__Consegna 1__
Secondo il testo sui ricordi di Nestor Makhno, che cosa accadde ai ricordi messi per iscritto alla vigilia della guerra?
__Consegna 2__
Ripeta testualmente il passo del testo sui ricordi di Nestor Makhno che si apre con le parole contenenti "photo Nestor Makhno" e si chiude con "cercherò di esporla.".

__Estratto della pagina__

────────────────

Ricordi su Nestor Makhno, da: “The Lie We Die”. (it/fr)

 

photo Nestor Makhno

Ida Mett [1]

 

Alla vigilia della guerra, ho posto sulla carta i miei ricordi personali su Makhno così come l’ho conosciuto nel periodo di Parigi. Questi ricordi sono andati persi durante la guerra. Ora, avendo letto ciò che a questo soggetto ha scritto Volin nel suo libro sulla rivoluzione russa, mi deciso di scrivere di nuovo questi brevi ricordi nell’interesse della verità storica.

Evidentemente si sarebbe dovuto conoscere Makhno durante l’epoca della sua “grandezza” laggiù, in Ucraina, per dare il suo ritratto completo. Ma in realtà, come sapere, quando si presentava sotto la sua reale luce – durante il periodo della sua gloria pan-ucraina o a Parigi in quanto emigrato povero in un paese straniero. Penso che la storia ha bisogno innanzitutto di verità, e giustamente, questa verità di un periodo della sua vita, cercherò di esporla.

────────────────

Dati per la comprensione di grafici:
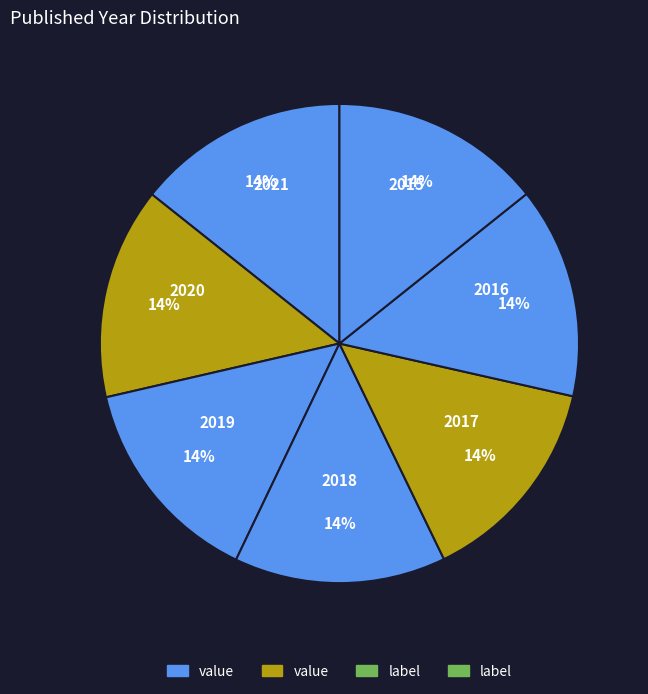

Count the number of slices in the pie.

7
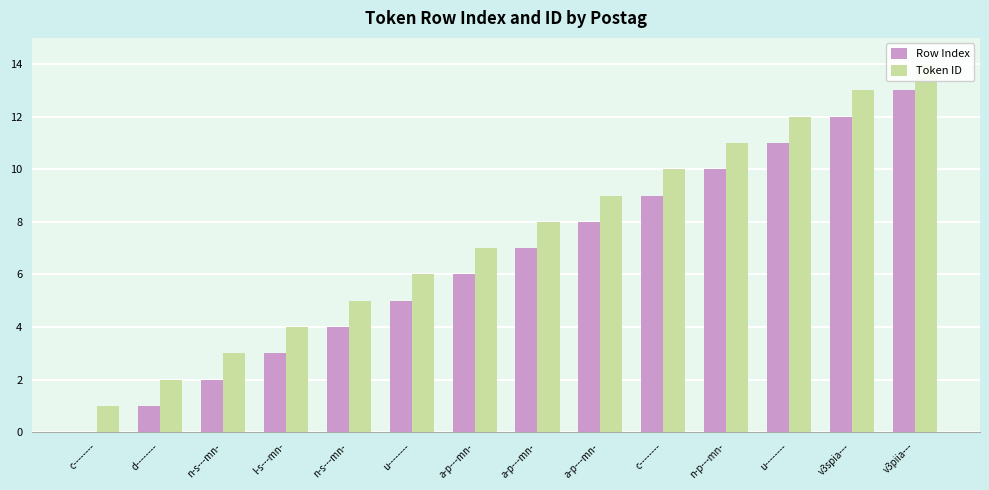

How many values in the Row Index series exceed 7?

6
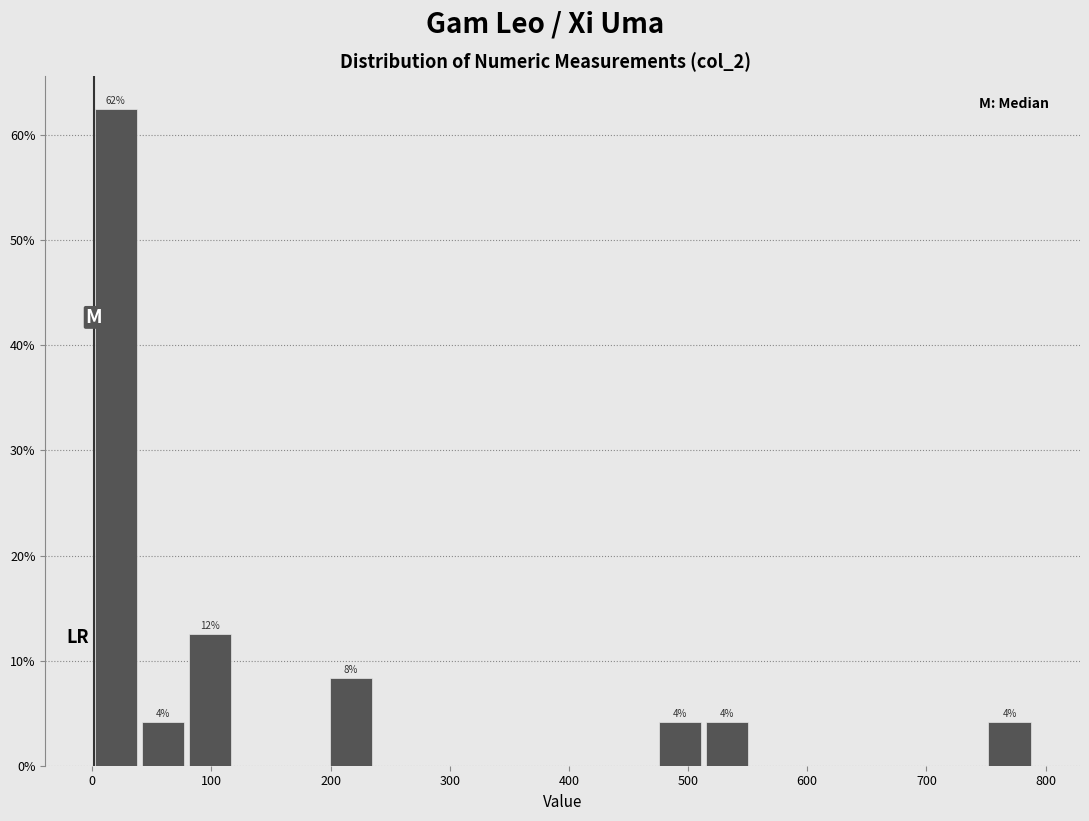

Read against the x-axis, roughly where is the centre of the tallest bar?

20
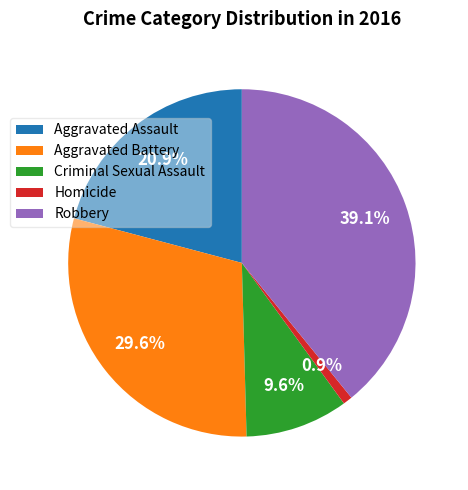

What is the largest slice in the pie chart?

Robbery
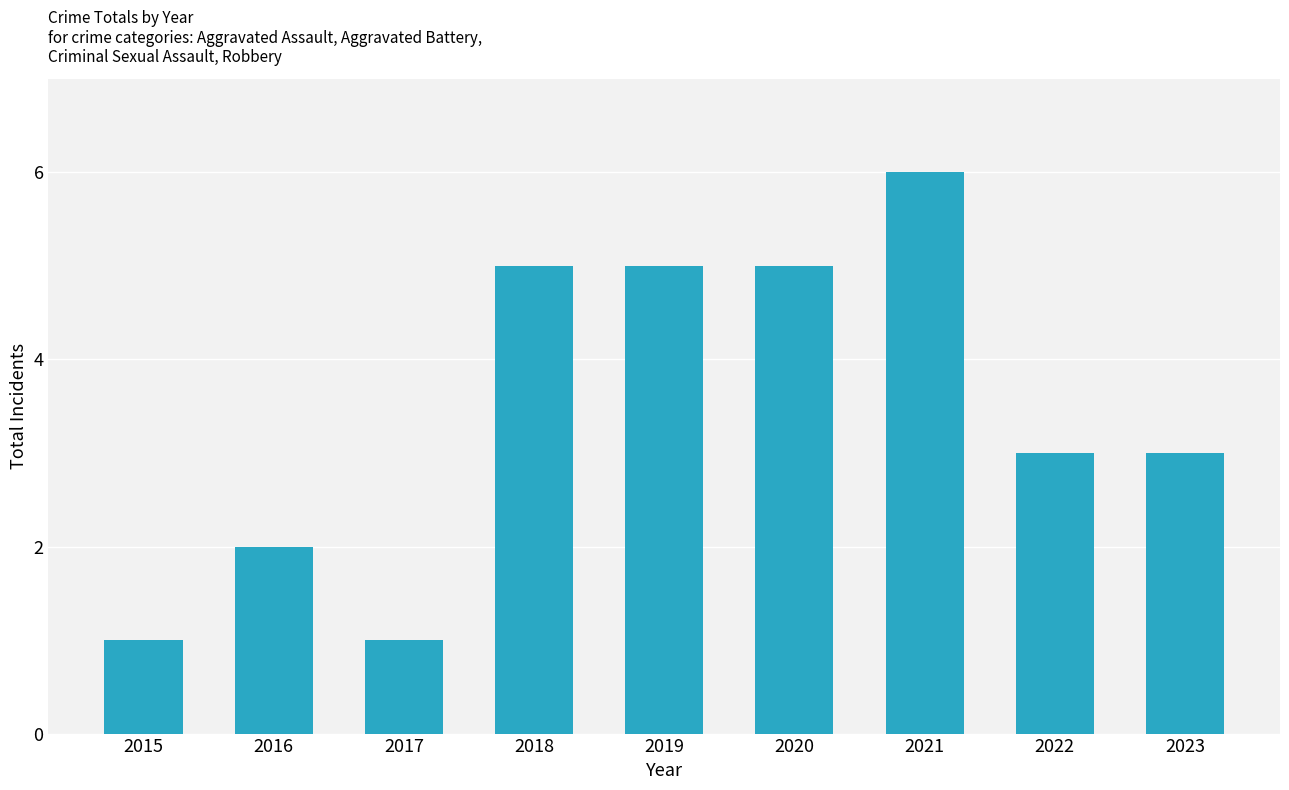

Is it true that the value at 2017 is 1?

True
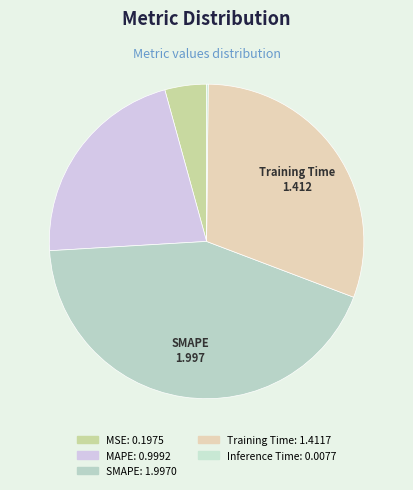

Is there any slice that represents more than half of the pie?

No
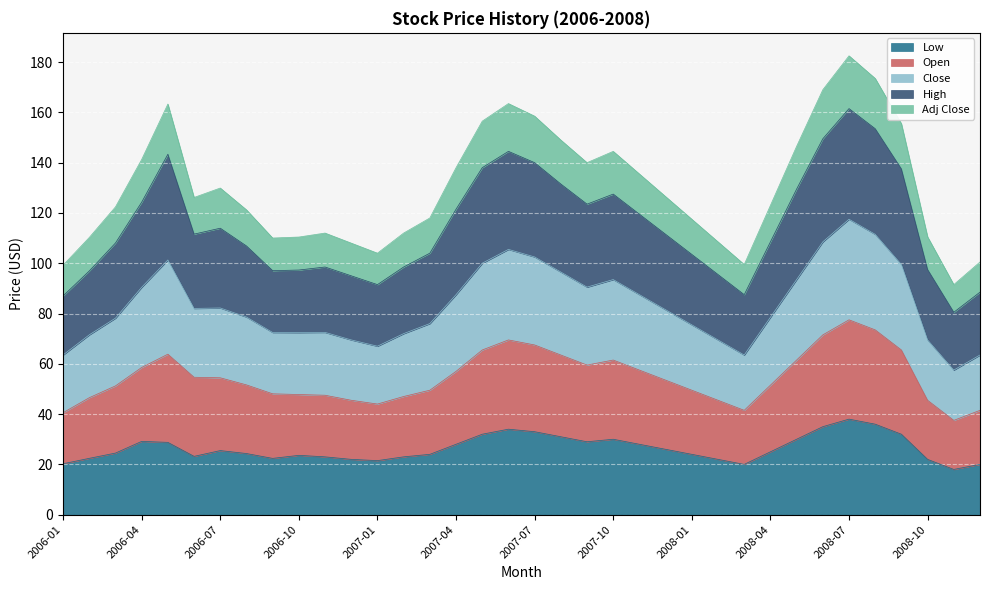

How many data points in Open are above 53?

18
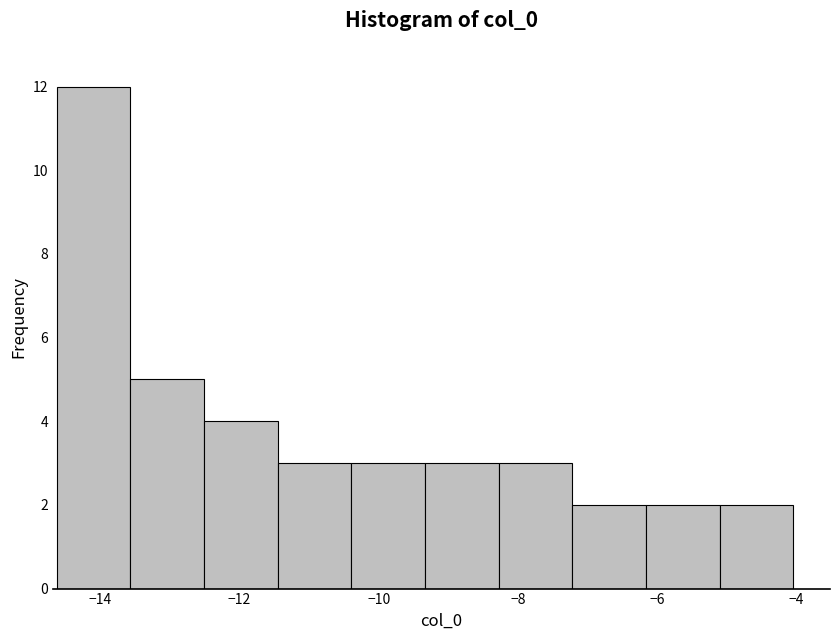

Reading left to right, list every bar in this chart as the range it spans on the x-axis followed by its height. Neither the bar edges nor the heights are printed on the chart, so give them approximately, as read against the axes.

-14.6 to -13.6: 12
-13.6 to -12.6: 5
-12.6 to -11.4: 4
-11.4 to -10.4: 3
-10.4 to -9.4: 3
-9.4 to -8.2: 3
-8.2 to -7.2: 3
-7.2 to -6.2: 2
-6.2 to -5.2: 2
-5.2 to -4.0: 2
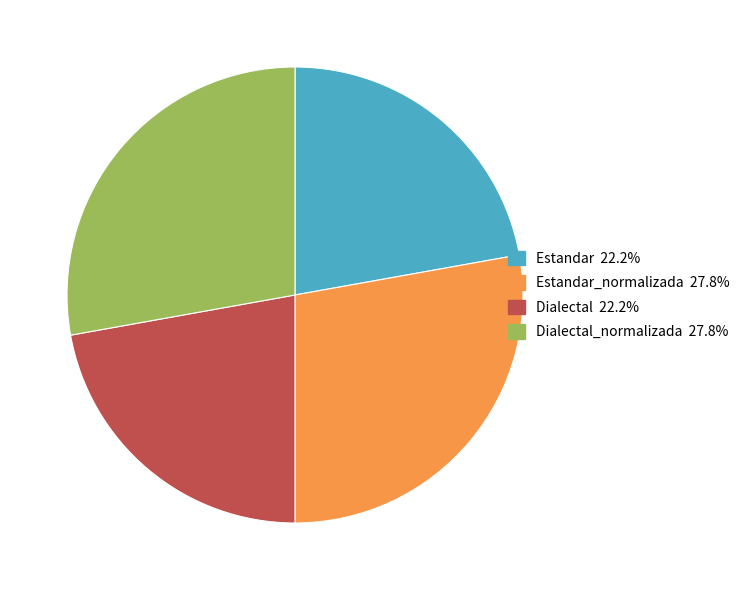

How many slices are in this pie chart?

4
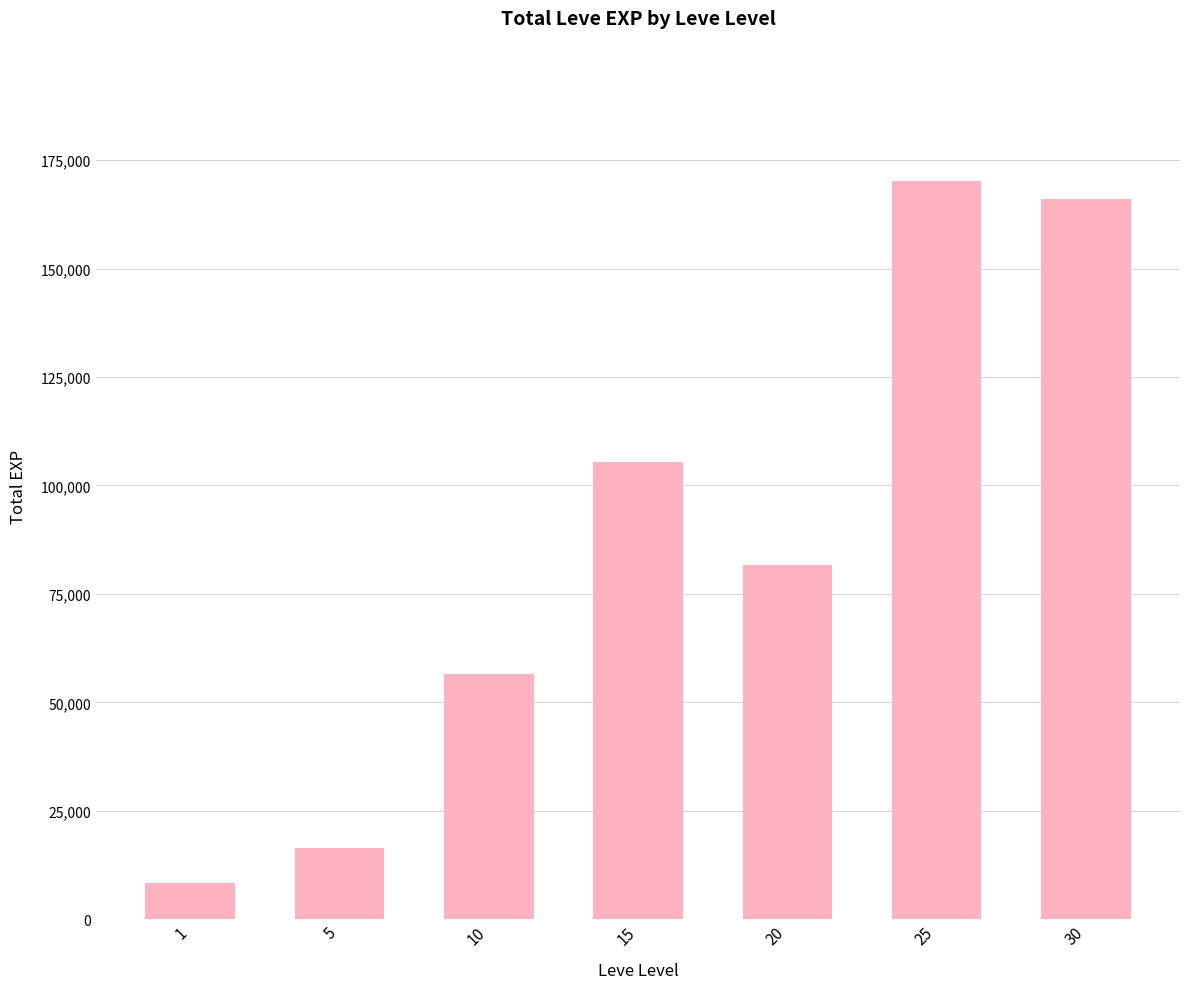

Which has a higher value, 25 or 1?

25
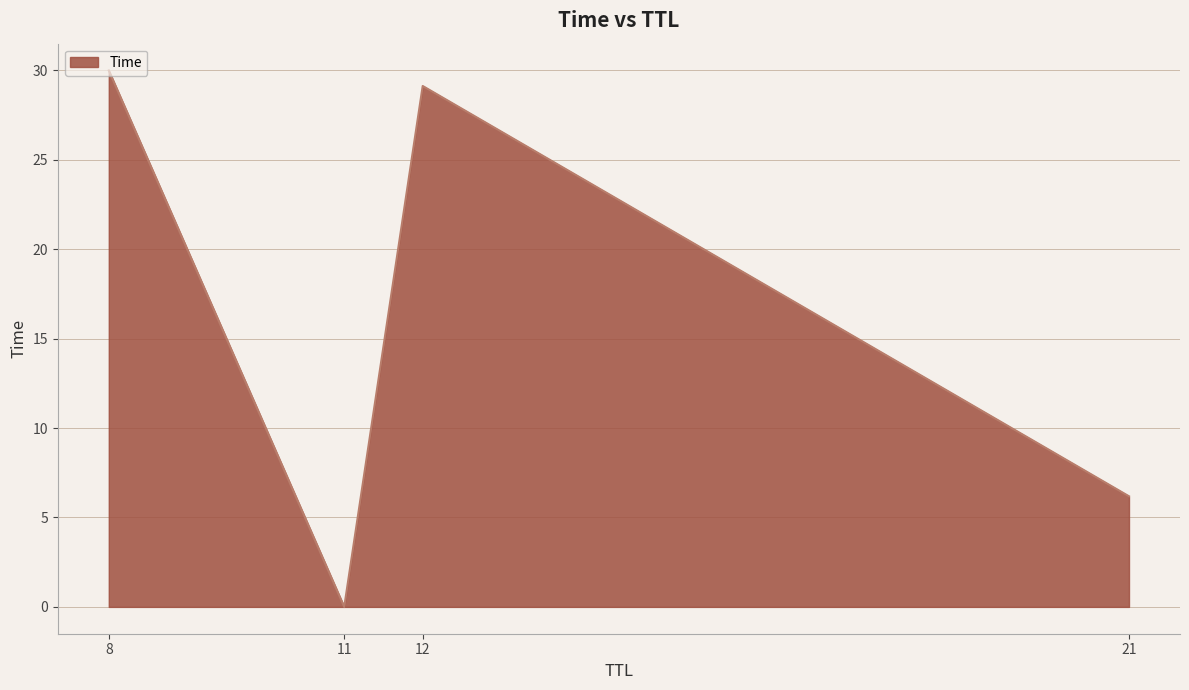

What is the sum of the values at 11 and 8?

30.0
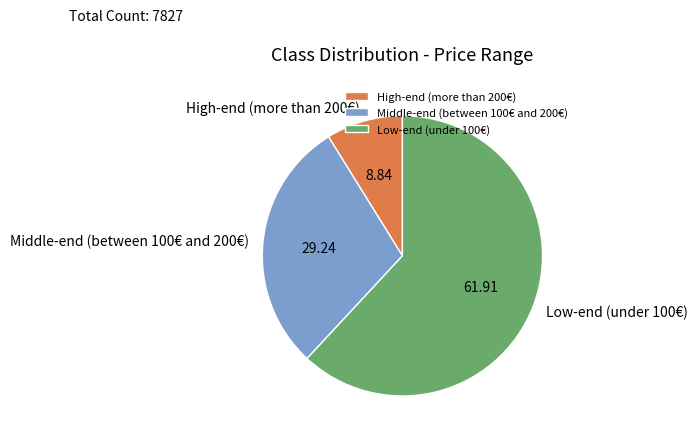

Between Middle-end (between 100€ and 200€) and Low-end (under 100€), which is larger?

Low-end (under 100€)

────────────────

__Spazio risposta 1__
Andarono persi durante la guerra.

__Spazio risposta 2__
photo Nestor Makhno

Ida Mett [1]

 

Alla vigilia della guerra, ho posto sulla carta i miei ricordi personali su Makhno così come l’ho conosciuto nel periodo di Parigi. Questi ricordi sono andati persi durante la guerra. Ora, avendo letto ciò che a questo soggetto ha scritto Volin nel suo libro sulla rivoluzione russa, mi deciso di scrivere di nuovo questi brevi ricordi nell’interesse della verità storica.

Evidentemente si sarebbe dovuto conoscere Makhno durante l’epoca della sua “grandezza” laggiù, in Ucraina, per dare il suo ritratto completo. Ma in realtà, come sapere, quando si presentava sotto la sua reale luce – durante il periodo della sua gloria pan-ucraina o a Parigi in quanto emigrato povero in un paese straniero. Penso che la storia ha bisogno innanzitutto di verità, e giustamente, questa verità di un periodo della sua vita, cercherò di esporla.